After 50 Years in the Dark, There May Be a Light at the End of the Tunnel for Psychedelics
Last week, voters in Colorado chose to decriminalize psychedelic use for residents over the age of 21, becoming the second state in the nation to move towards acceptance of this burgeoning therapeutic treatment. The ballot measure also set the stage for state-regulated “healing centers” where medical professionals can administer psychedelic treatment as part of a therapeutic regimen. Psychedelics remain a Schedule 1 drug on the Federal level, but the FDA has recently given them a “breakthrough therapy” designation. So, what is next for these so-called magic mushrooms?
What the Vote Means
Decriminalization. This portion of the bill allows residents aged 21 and over to grow, posses, and share psychedelic substances (magic mushrooms) without committing a crime. Sale of the substances is still not allowed.
Supervised Use. The bill also allows state-regulated centers to administer psilocybin and psilocin treatments. These active compounds in psychedelics are being studied as a potential mental health breakthrough, used in-tandem with mental health therapy sessions, capable of treating various conditions, including depression, PTDS, anxiety, eating disorders, and substance abuse disorders.
Where Psychedelics Stand
From ‘A Quick Look at 8 Small Caps in the Growing Psychedelics Space’ – Published to Channelchek last December:
“In recent years, the Food and Drug Administration (FDA) has granted psychedelic compounds Breakthrough Therapy status, which has opened the door to new research studies and the potential development of new medications. Recently, research and approval of new drugs has progressed past phase 2 trials for the use of psilocybin – the naturally occurring psychedelic prodrug compound produced by numerous fungi species – as treatment for depressive disorder. In another example, a drug proposed for the treatment of certain PTSD diagnoses is heading towards a second phase 3 trial, with full FDA approval possible as early as 2022.”
While full approval in 2022 didn’t happen, psychedelics continue to make headway in the FDA approval process. In July of this year, Filament Health (FLHLF) announced the beginning of dosing in the first FDA-approved clinical trial studying the effects of naturally derived psychedelic drug candidates. This study, designed to compare both the physiological and the psychological effects of psilocin, is expected to conclude towards the end of 2024.
While psychedelics and the FDA have a checkered past, the tide appears to be turning. A growing mental health crisis, along with years of research on the potential positive effects of psychedelic treatments, appear to be nudging the FDA closer to approval. Just last year, Johns Hopkins Medicine was awarded a National Institute of Health grant to stud psychedelic treatment for tobacco addiction. This federal research grant was the first of its kind approved in the past 50 years.

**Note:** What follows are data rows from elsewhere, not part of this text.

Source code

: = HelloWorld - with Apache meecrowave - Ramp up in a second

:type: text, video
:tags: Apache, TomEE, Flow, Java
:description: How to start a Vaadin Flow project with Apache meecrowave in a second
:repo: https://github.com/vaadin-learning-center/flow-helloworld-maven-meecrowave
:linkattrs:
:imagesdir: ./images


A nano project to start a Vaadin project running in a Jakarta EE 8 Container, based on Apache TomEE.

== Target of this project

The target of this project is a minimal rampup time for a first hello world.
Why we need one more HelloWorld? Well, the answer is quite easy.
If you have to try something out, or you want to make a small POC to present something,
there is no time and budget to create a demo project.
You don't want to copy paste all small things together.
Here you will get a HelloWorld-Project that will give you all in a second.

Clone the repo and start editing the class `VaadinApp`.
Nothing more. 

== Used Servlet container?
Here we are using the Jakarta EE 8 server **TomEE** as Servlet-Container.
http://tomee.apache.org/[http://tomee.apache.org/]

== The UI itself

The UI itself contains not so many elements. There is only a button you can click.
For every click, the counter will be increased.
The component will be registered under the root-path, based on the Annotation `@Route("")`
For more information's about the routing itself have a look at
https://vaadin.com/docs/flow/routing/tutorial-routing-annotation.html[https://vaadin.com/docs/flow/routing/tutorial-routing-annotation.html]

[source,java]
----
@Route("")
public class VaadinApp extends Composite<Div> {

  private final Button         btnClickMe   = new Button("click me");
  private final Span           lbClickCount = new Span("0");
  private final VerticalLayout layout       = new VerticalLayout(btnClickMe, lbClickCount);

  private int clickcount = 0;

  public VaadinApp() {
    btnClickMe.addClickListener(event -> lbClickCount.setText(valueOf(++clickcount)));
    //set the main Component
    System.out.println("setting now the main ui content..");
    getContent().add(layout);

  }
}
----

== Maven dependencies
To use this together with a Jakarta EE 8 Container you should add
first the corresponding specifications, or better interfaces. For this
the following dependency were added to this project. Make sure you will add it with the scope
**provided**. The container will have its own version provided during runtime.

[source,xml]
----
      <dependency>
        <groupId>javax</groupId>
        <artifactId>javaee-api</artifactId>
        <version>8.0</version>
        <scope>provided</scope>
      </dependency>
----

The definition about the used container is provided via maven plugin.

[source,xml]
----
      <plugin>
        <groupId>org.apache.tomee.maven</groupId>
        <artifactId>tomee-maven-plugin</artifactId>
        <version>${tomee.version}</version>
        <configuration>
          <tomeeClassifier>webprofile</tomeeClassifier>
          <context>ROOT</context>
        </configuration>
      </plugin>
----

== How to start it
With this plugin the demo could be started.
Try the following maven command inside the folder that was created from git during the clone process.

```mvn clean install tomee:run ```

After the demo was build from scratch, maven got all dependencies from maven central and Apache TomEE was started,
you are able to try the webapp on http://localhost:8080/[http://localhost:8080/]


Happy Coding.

Schedule 1. Under the Controlled Substances Act, psychedelics remain in most restrictive Category 1, which creates numerous hurdles for approval as treatment. FDA approval would help. If current and future clinical trials lead the FDA to approve the drug for various treatments, the DEA would be prompted to reevaluate the drug’s schedule. Ballot initiatives like those in Oregon and Colorado also help on the local level.
Treatment. After more than 50 years, the study of psychedelics as part of a mental health treatment regimen is finally allowed. There’s a lot of lost time to make up for. Clinical trials will be needed for various conditions to determine appropriate dosing and combination therapies. Still deep in an opioid crisis, it’s fair to expect the FDA and DEA to proceed with caution, even with promising early results.
Parallels. While completely different, it’s easy to draw certain parallels with the medical and recreational legalization of marijuana in the US. Over two decades, we’ve seen various states vote to legalize medical-only use, with others voting in favor of complete decriminalization along with legal recreational use, while a few states remain steadfast in keeping it a crime. Will we see similar results with psychedelics? It’s possible that, with the growing number of nearly untreatable conditions that psychedelics could improve, we see widespread medical acceptance in the coming years. Recreational use will almost certainly take longer with the current Schedule 1 status.
Acceptance and Capital. Acceptance is half the battle. The other is capital. The companies involved in bringing psychedelics to market will need investors backing them to move forward. Between clinical trials, therapeutic training, production, and marketing, these companies will need a great deal of funding to make it to market. But the potential is clear. Efficacy in early studies far surpasses any currently available treatment method for various mental health conditions, creating a market expected to grow to a value of over $3 billion by 2026.